Task requirements:
Please return every line below that contains the string "Liberty".
[Data provided Boundary: Start]
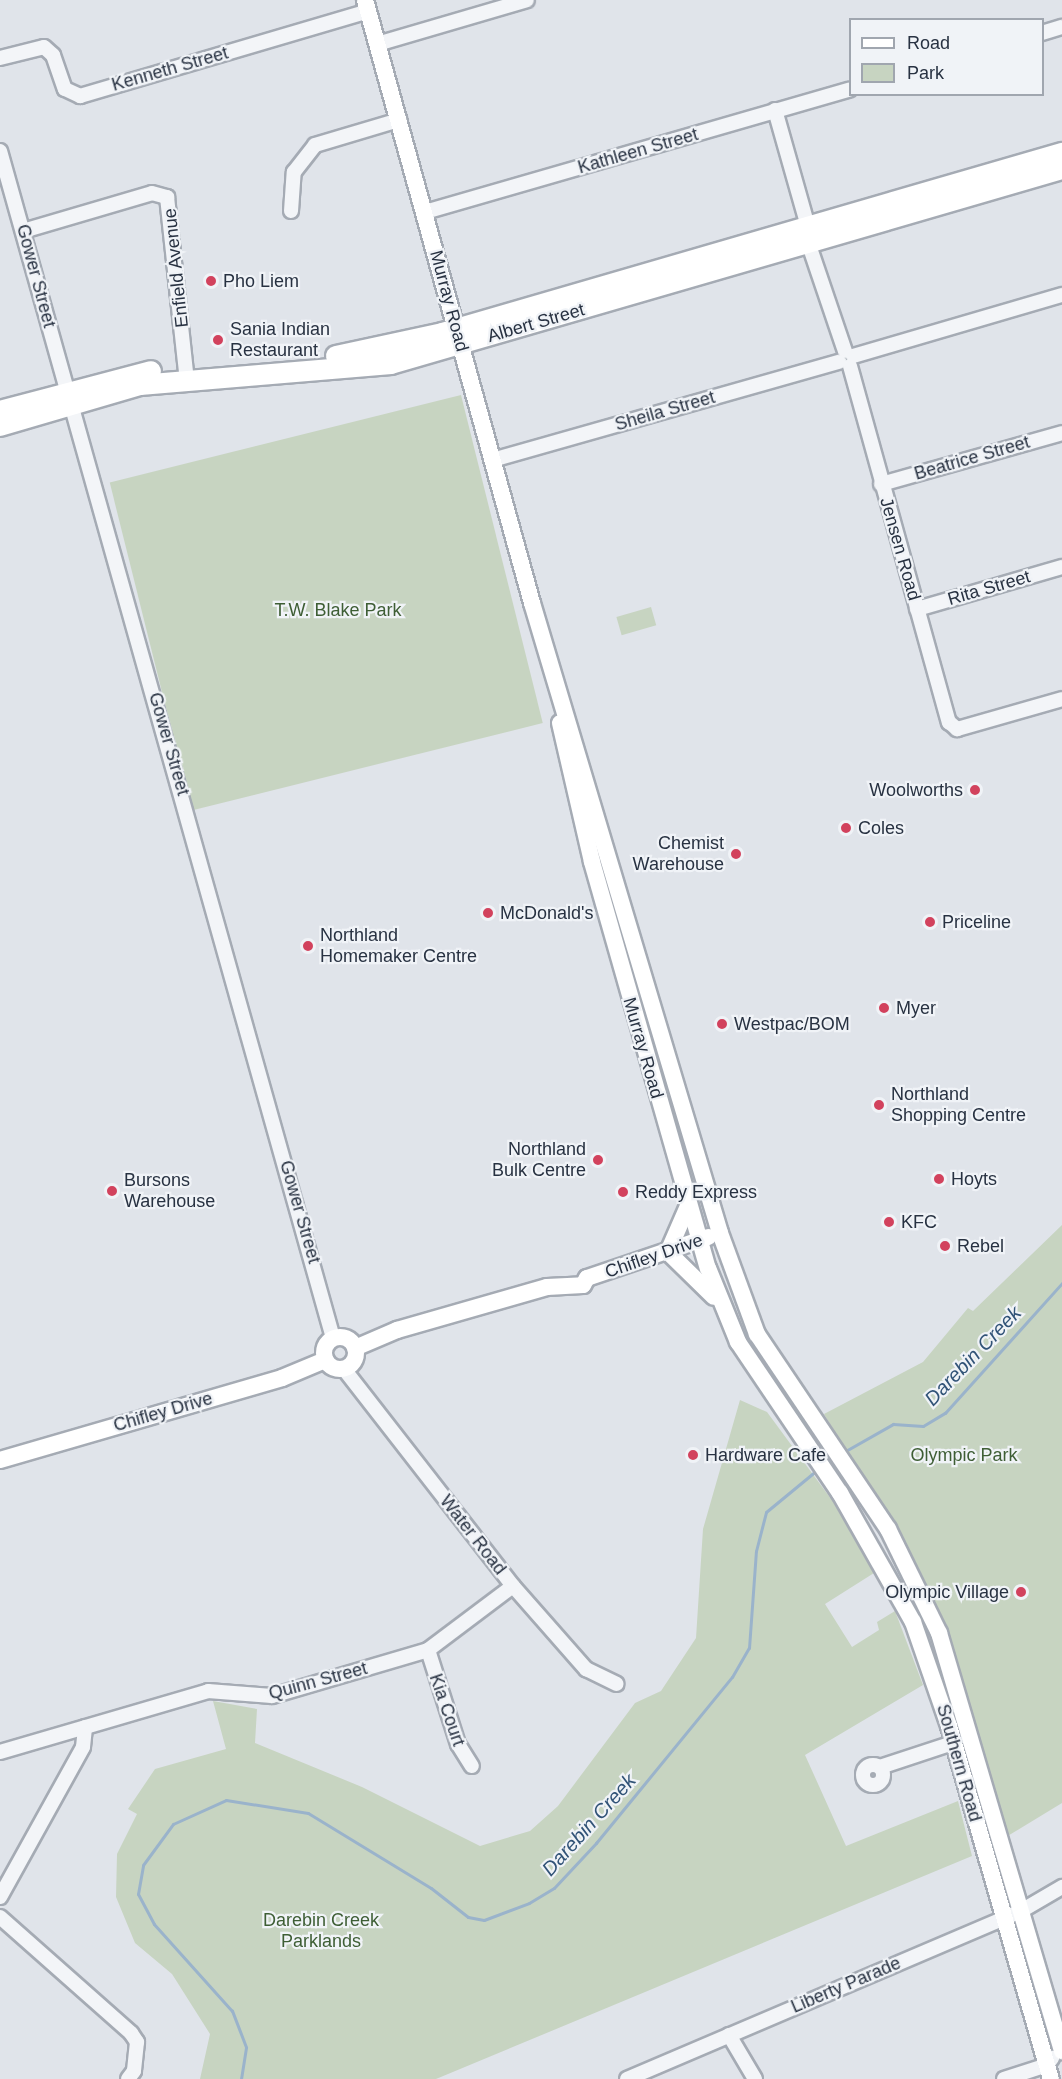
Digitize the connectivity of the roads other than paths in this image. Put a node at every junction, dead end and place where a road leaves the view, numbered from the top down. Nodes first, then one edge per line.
1 (527, 0) edge
2 (366, 5) edge
3 (1062, 27) edge
4 (1044, 32) edge
5 (377, 44) junction
6 (0, 58) edge
7 (849, 88) edge
8 (776, 110) junction
9 (399, 120) junction
10 (0, 151) edge
11 (1062, 153) edge
12 (1062, 169) edge
13 (966, 189) junction
14 (291, 211) dead end
15 (425, 213) junction
16 (23, 231) junction
17 (811, 242) junction
18 (1062, 295) edge
19 (458, 337) junction
20 (847, 359) junction
21 (186, 375) junction
22 (68, 399) junction
23 (0, 411) edge
24 (0, 426) edge
25 (1062, 433) edge
26 (492, 460) junction
27 (882, 484) junction
28 (1062, 567) edge
29 (532, 603) junction
30 (917, 609) junction
31 (1062, 699) edge
32 (612, 857) junction
33 (592, 862) junction
34 (688, 1206) junction
35 (720, 1233) junction
36 (699, 1241) junction
37 (668, 1252) junction
38 (726, 1313) junction
39 (333, 1338) junction
40 (355, 1348) junction
41 (325, 1360) junction
42 (344, 1369) junction
43 (803, 1407) junction
44 (786, 1419) junction
45 (837, 1456) joint
46 (0, 1460) edge
47 (821, 1467) joint
48 (513, 1586) junction
49 (428, 1650) junction
50 (617, 1684) dead end
51 (85, 1727) junction
52 (954, 1743) junction
53 (0, 1752) edge
54 (472, 1767) dead end
55 (880, 1767) dead end
56 (1062, 1887) edge
57 (0, 1897) edge
58 (1021, 1911) junction
59 (0, 1917) edge
60 (1004, 1917) junction
61 (729, 2035) junction
62 (1061, 2047) edge
63 (1049, 2072) edge
64 (128, 2079) edge
65 (627, 2079) edge
66 (755, 2079) edge
67 (1004, 2079) edge

1 - 5 street
2 - 5 main road, Murray Road
2 - 6 street, Kenneth Street
3 - 4 street
5 - 9 main road, Murray Road
7 - 8 street, Kathleen Street
8 - 15 street, Kathleen Street
8 - 17 street, Jensen Road
9 - 14 street
9 - 15 main road, Murray Road
10 - 16 street, Gower Street
11 - 13 highway, Albert Street
12 - 13 highway, Albert Street
13 - 17 highway, Albert Street
15 - 19 main road, Murray Road
16 - 21 street, Enfield Avenue
16 - 22 street, Gower Street
17 - 19 highway, Albert Street
17 - 20 street, Jensen Road
18 - 20 street, Sheila Street
19 - 21 highway, Albert Street
19 - 26 main road, Murray Road
20 - 26 street, Sheila Street
20 - 27 street, Jensen Road
21 - 22 highway, Albert Street
22 - 23 highway, Albert Street
22 - 24 highway, Albert Street
22 - 39 street, Gower Street
25 - 27 street, Beatrice Street
26 - 29 main road, Murray Road
27 - 30 street, Jensen Road
28 - 30 street, Rita Street
29 - 32 main road, Murray Road
29 - 33 main road, Murray Road
30 - 31 street, Jensen Road
32 - 33 main road
32 - 35 main road, Murray Road
33 - 34 main road, Murray Road
34 - 36 main road, Murray Road
34 - 37 main road
35 - 36 main road, Chifley Drive
35 - 43 main road, Murray Road
36 - 37 main road, Chifley Drive
36 - 38 main road, Murray Road
37 - 38 main road
37 - 40 main road, Chifley Drive
38 - 44 main road, Murray Road
39 - 40 main road
39 - 41 main road
40 - 42 main road
41 - 42 main road
41 - 46 main road, Chifley Drive
42 - 48 street, Water Road
43 - 44 main road
43 - 45 main road, Murray Road
44 - 47 main road, Murray Road
45 - 58 main road, Southern Road
47 - 52 main road, Southern Road
48 - 49 street, Quinn Street
48 - 50 street, Water Road
49 - 51 street, Quinn Street
49 - 54 street, Kia Court
51 - 53 street, Quinn Street
51 - 57 street
52 - 55 street
52 - 60 main road, Southern Road
56 - 58 street, Liberty Parade
58 - 60 street, Liberty Parade
58 - 62 main road, Southern Road
59 - 64 street
60 - 61 street, Liberty Parade
60 - 63 main road, Southern Road
61 - 65 street, Liberty Parade
61 - 66 street
62 - 63 street
63 - 67 street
[Data provided Boundary: End]
Answer for this exercise:
56 - 58 street, Liberty Parade
58 - 60 street, Liberty Parade
60 - 61 street, Liberty Parade
61 - 65 street, Liberty Parade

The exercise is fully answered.